● **JOB**: Pick out every row below that contains the string "teltta", matching case exactly, and copy each one.

● **GIVEN RECORDS**:
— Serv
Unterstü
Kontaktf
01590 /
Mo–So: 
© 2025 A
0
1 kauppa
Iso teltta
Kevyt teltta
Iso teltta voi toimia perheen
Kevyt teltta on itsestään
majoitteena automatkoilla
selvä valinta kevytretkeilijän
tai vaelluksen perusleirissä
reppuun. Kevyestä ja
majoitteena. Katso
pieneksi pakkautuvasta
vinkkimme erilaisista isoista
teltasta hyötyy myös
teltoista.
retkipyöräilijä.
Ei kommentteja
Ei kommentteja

---

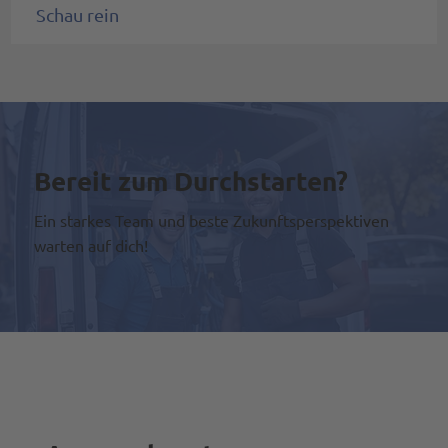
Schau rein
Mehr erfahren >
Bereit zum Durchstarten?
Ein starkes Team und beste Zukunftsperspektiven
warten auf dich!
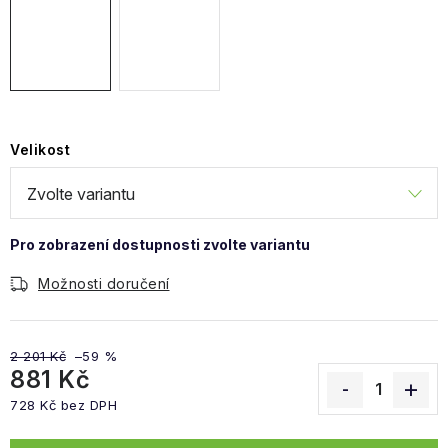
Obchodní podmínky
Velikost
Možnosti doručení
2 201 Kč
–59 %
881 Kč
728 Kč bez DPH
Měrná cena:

● **YOUR SOLUTION**:
Iso teltta
Kevyt teltta
Iso teltta voi toimia perheen
Kevyt teltta on itsestään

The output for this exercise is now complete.